Nouvelle-Zélande : http://www.data.govt.nz/
Le plus brouillon

Note : 6/10

Appréciation
Le portail néo-zélandais a été lancé peu après celui des États-Unis. Un lancement rapide, mais dans une version en cours de développement (“bêta”), avec un contenu qui est plus un catalogue de liens vers les données contenues sur les sites des différentes administrations qu’une réelle centralisation des données. Le site renvoie vers 335 ensembles de données, publiés sous un ensemble de licences libres néo-zélandaises (Creative commons), dont le choix est laissé aux administrations. L’utilisation commerciale n’est pas toujours possible et il est recommandé de contacter chaque administration pour des précisions quant à l’utilisation. Le site annonce des révisions et amélioration futures quant à l’ergonomie et à la standardisation des données. Tout ceci donne l’impression d’un lancement un peu prématuré.

Caractéristiques
Nombre d’ensembles de données : 335
Formats disponibles : CSV, feuille de calcul, SPH, XML, mais souvent dans un format “autre”
Données centralisées : non
Licences : Creative commons 3.0, Nouvelle-Zélande
Visualisations, applications : non
Communauté : Forum

 

Australie : http://data.australia.gov.au/
Le plus décevant

Note : 5/10

Appréciation
Le portail australien est toujours en version “bêta” (non finalisée). Il participe de la volonté politique australienne de se montrer actif dans le domaine des nouvelles technologies, souvent avec succès, mais dans le cas présent, c’est décevant.
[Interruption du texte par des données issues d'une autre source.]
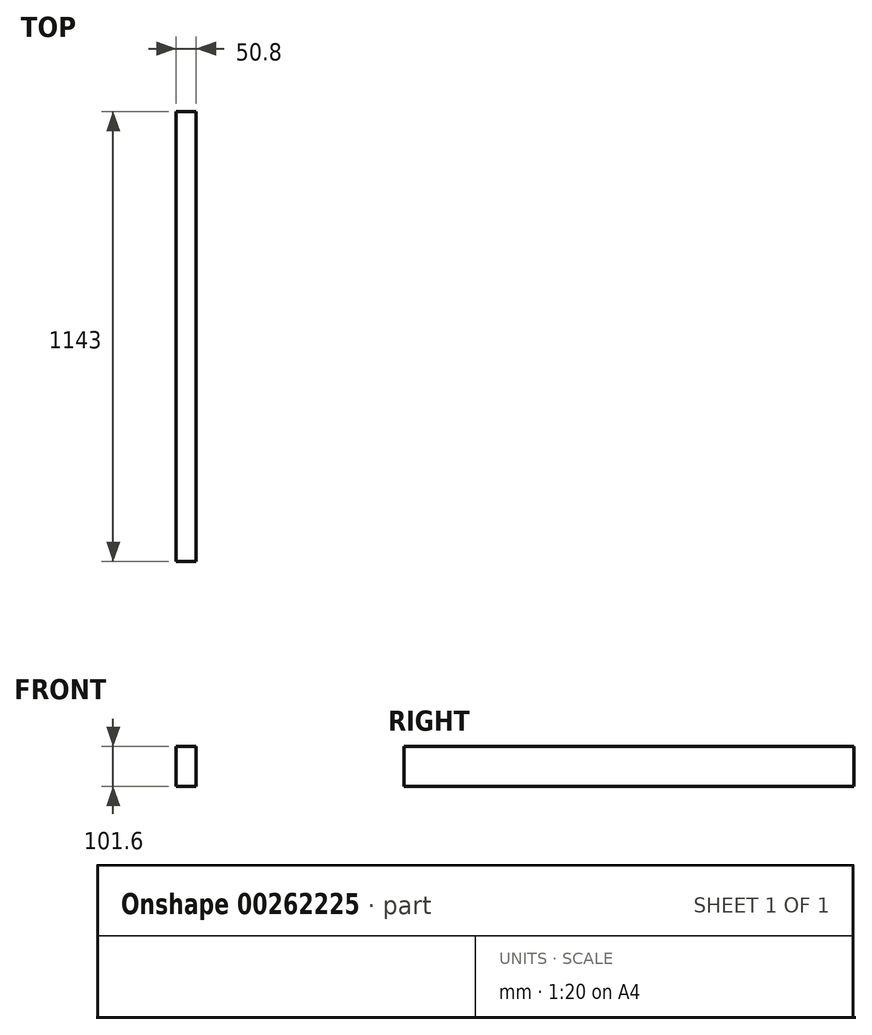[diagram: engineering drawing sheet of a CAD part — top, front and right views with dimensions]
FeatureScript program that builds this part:
annotation { "Feature Type Name" : "Feature", "Feature Type Description" : "" }
export const myFeature = defineFeature(function(context is Context, id is Id, definition is map)
    precondition{}
    {
        {
            var Q0;
            Q0=qCreatedBy(makeId("Front.planeOp"),FACE);
            var sketch = newSketch(context, id + "F0", { "sketchPlane" : qUnion([Q0])});
            skLineSegment(sketch, "E0.bottom", {"start": v(25.4, -50.8) * mm, "end": v(-25.4, -50.8) * mm});
            skLineSegment(sketch, "E0.top", {"start": v(25.4, 50.8) * mm, "end": v(-25.4, 50.8) * mm});
            skLineSegment(sketch, "E0.left", {"start": v(25.4, -50.8) * mm, "end": v(25.4, 50.8) * mm});
            skLineSegment(sketch, "E0.right", {"start": v(-25.4, -50.8) * mm, "end": v(-25.4, 50.8) * mm});
            skPoint(sketch, "E0.middle", {"position": v(0, 0) * mm});
            skSolve(sketch);
        }
        {
            var Q0;
            Q0=makeQuery(id+"F0.imprint","IMPRINT",FACE,{"disambiguationData":[TD([[makeQuery(id+"F0.imprint","IMPRINT",EDGE,{"derivedFrom":sQuery(id+"F0.wireOp",EDGE,"E0.bottom")}),-1.0]])]});
            extrude(context, id + "F1", {"entities" : qUnion([Q0]), "depth" : 1143 * mm});
        }
    });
La version bêta est très peu avancée, le site ne présente que peu de fonctionnalités et les ensembles de données se limitent à des données pratiques très consensuelles, ce qui ne pose pas de problème lorsque l’architecture du site est prometteuse… ce qui n’est pas le cas ici.

Caractéristiques
Nombre d’ensembles de données : 72
Formats disponibles : CSV, TXT, XLS, JPG
Données centralisées : non
Licences : Creative commons 3.0, Australie
Visualisations, applications : non
Communauté : non

 

Les critères de la notation
Seuls quatre pays se sont dotés d’un portail centralisant leurs données publiques : les États-Unis, le Royaume-Uni, l’Australie et la Nouvelle-Zélande. Loin d’être identiques, ils ont tous leurs particularités, qui correspondent à la vision politique de l’ouverture des données dans chaque pays. Acteurs publics a passé au crible ces quatre sites à la lumière de six critères : la quantité de données disponible ; les formats dans lesquels ces données sont accessibles ; leur mode de stockage (centralisé ou non) ; les licences associées aux données et permettant leur réutilisation ; la présence d’exemples d’utilisation des données ; et enfin, la présence d’une fonction communautaire du portail. À l’issue de cette étude, les portails britannique et américain sortent en tête, devant les projets moins aboutis de la Nouvelle-Zélande et de l’Australie. Un point commun cependant : les quatre pays ont opté, au moins partiellement, pour les licences libres, qui imposent des conditions d’utilisation, mais pas de tarif.